## Requirement
Copy out all of the data below word for word, leaving out the images.

## Data records
*** Block opens ***
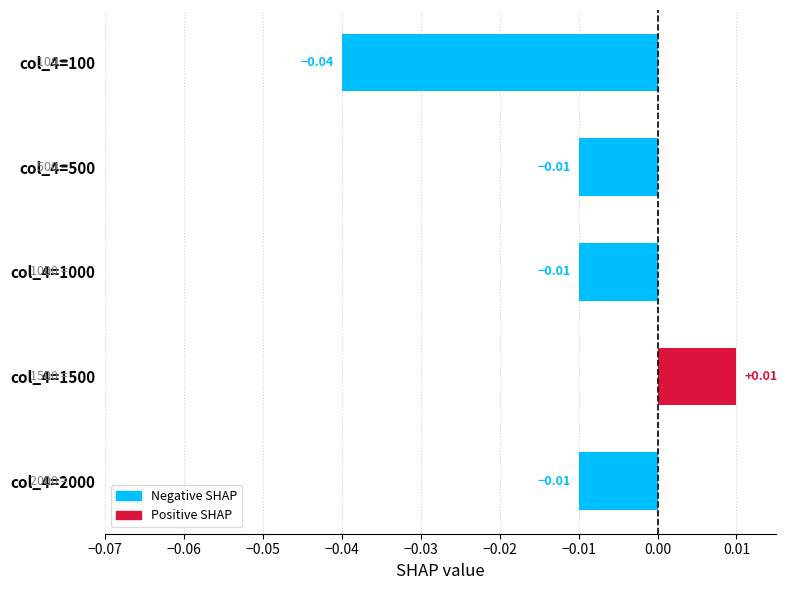

Between col_4=100 and col_4=500, which is larger?

col_4=500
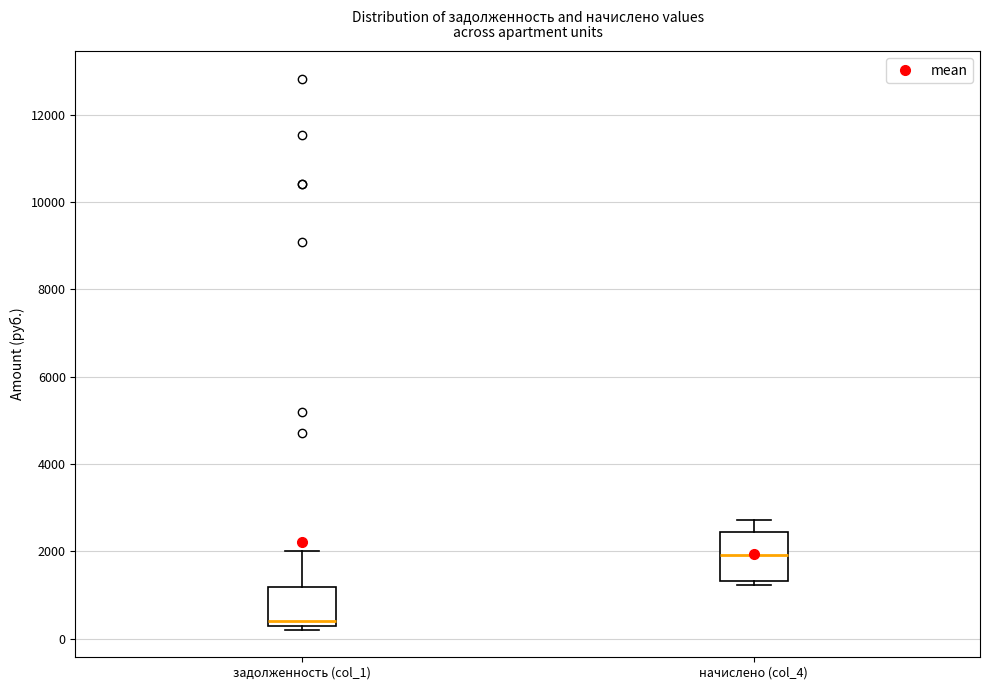

Which box's median line is the lowest?

задолженность (col_1)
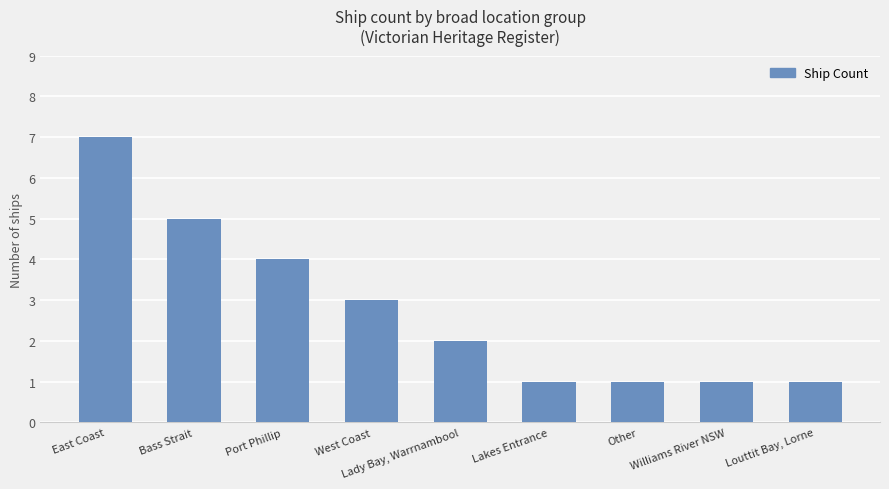

Count the number of categories in the chart.

9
*** Block closes ***
## Expected answer
Between col_4=100 and col_4=500, which is larger?

col_4=500

Which box's median line is the lowest?

задолженность (col_1)

Count the number of categories in the chart.

9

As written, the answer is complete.